In a statement on Monday ahead of the 2023 UN water conference, Jane Bevan, UNICEF chief of water, sanitation and hygiene (WASH), said a new UNICEF report revealed that Nigeria ranked second out of 163 countries exposed to climate and environmental hazards.
Bevan said Nigeria also ranks second out of 163 countries globally with the highest risk of exposure to climate and environmental threats.
She added that groundwater levels are also dropping, requiring some communities to dig wells twice as deep as just a decade ago.
“As world leaders and relevant organisations convene for the UN 2023 water conference, I am calling for urgent action to address the water crisis in Nigeria,” Bevan said.
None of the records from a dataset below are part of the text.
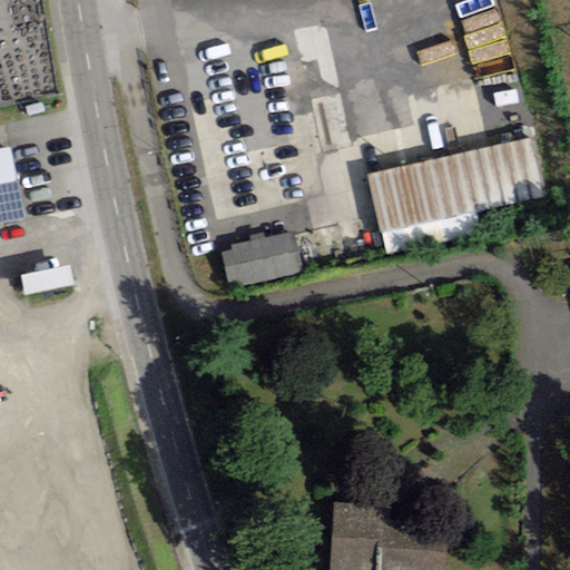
[(530,139),(367,176),(381,234),(543,197),(530,139)]
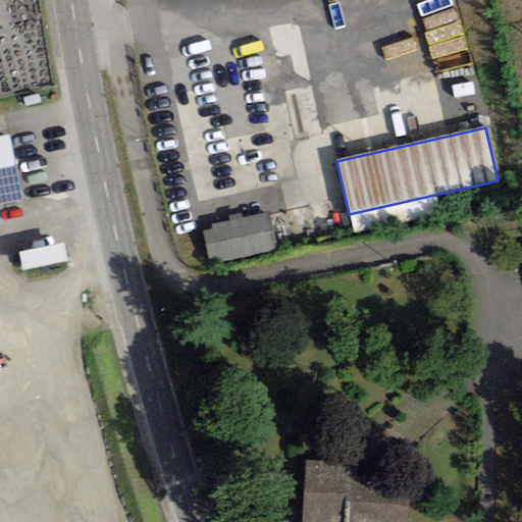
[(0,205),(22,201),(9,135),(0,136),(0,205)]
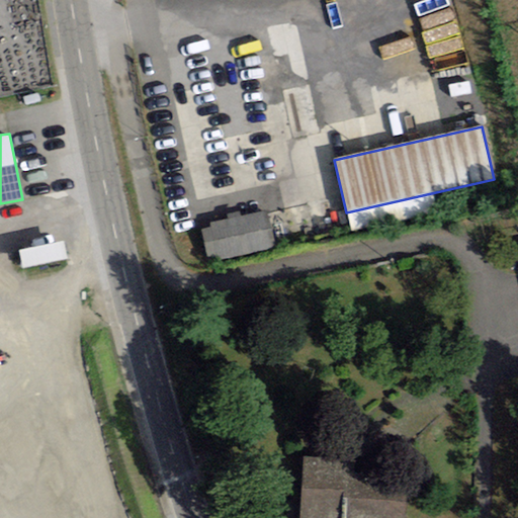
[(208,264),(276,249),(266,211),(210,224),(211,229),(201,231),(208,264)]
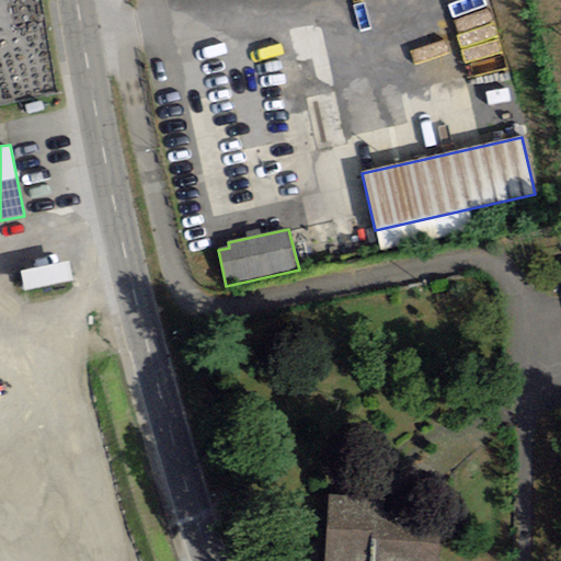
[(22,272),(26,293),(75,283),(70,262),(22,272)]
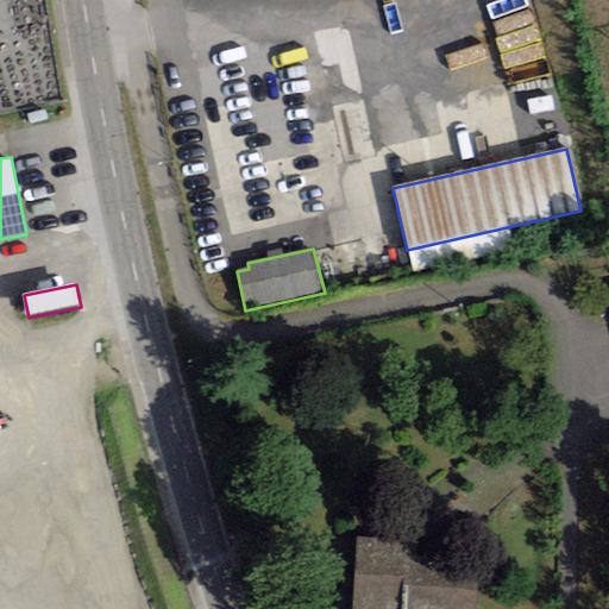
[(352,608),(479,608),(485,547),(359,537),(352,608)]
“78 million children in Nigeria are at the highest risk from a convergence of three water-related threats – inadequate water, sanitation, and hygiene (WASH); related diseases; and climate hazards – according to a new UNICEF analysis.
“In Nigeria, one-third of children do not have access to at least basic water at home, and two-thirds do not have basic sanitation services. Hand hygiene is also limited, with three-quarters of children unable to wash their hands due to lack of water and soap at home.
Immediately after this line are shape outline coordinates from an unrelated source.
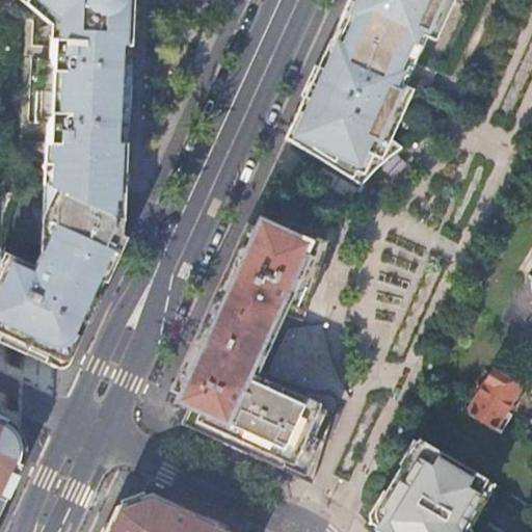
[(44,122),(41,184),(105,214),(114,0),(19,0),(49,24),(47,59),(34,58),(31,122),(44,122)]
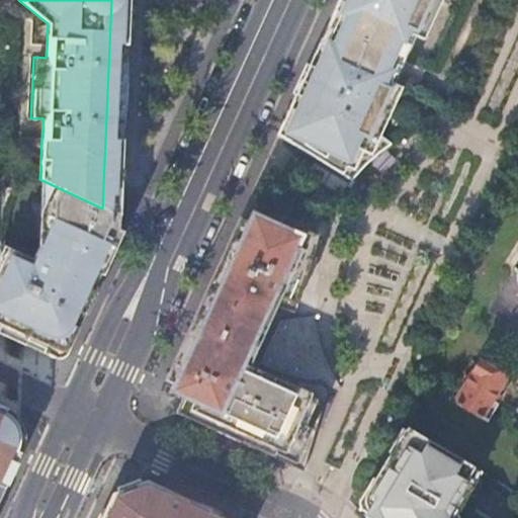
[(117,207),(125,0),(111,0),(102,208),(117,216),(117,207)]
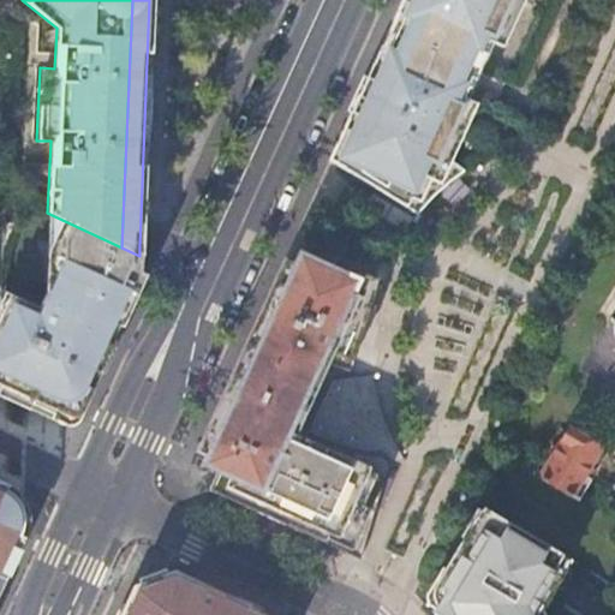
[(353,173),(418,213),(442,189),(465,171),(451,161),(476,103),(469,100),(463,97),(469,87),(463,83),(465,76),(470,66),(476,70),(489,41),(495,43),(502,47),(523,0),(402,0),(398,12),(401,13),(394,31),(396,33),(392,43),(389,49),(382,46),(375,63),(376,63),(339,144),(338,143),(330,159),(353,173)]
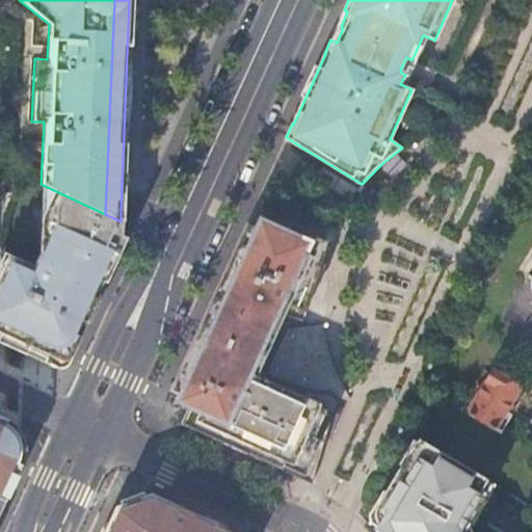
[(333,34),(330,40),(337,43),(339,37),(343,28),(341,27),(347,11),(344,10),(333,34)]
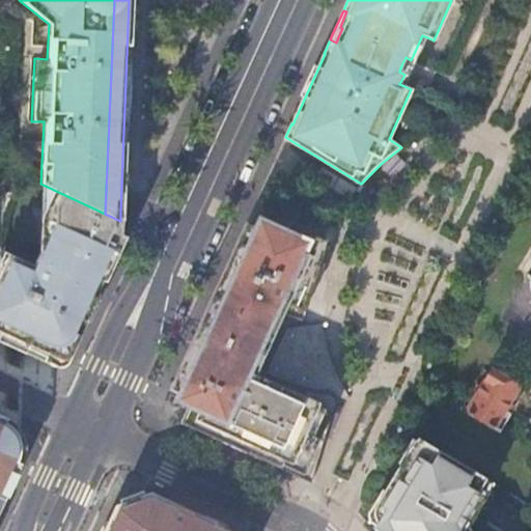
[(413,71),(427,37),(422,35),(411,60),(406,57),(401,65),(399,72),(404,75),(399,84),(404,86),(413,71)]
“Nigeria is one of the 10 countries that carry the heaviest burden of child deaths from diseases caused by inadequate WASH, such as diarrhoeal diseases.
“At the same time, rainfall has become more erratic and intense, leading to floods that contaminate scarce water supplies.
“I believe we need to rapidly scale-up investment in the sector, including from global climate financing, strengthen climate resilience in the WASH sector and communities, increase effective and accountable systems, coordination, and capacities to provide water and sanitation services, and implement the UN-Water SDG6 Global Acceleration Framework.”
Bevan asked the government to invest in water access in order to protect the children.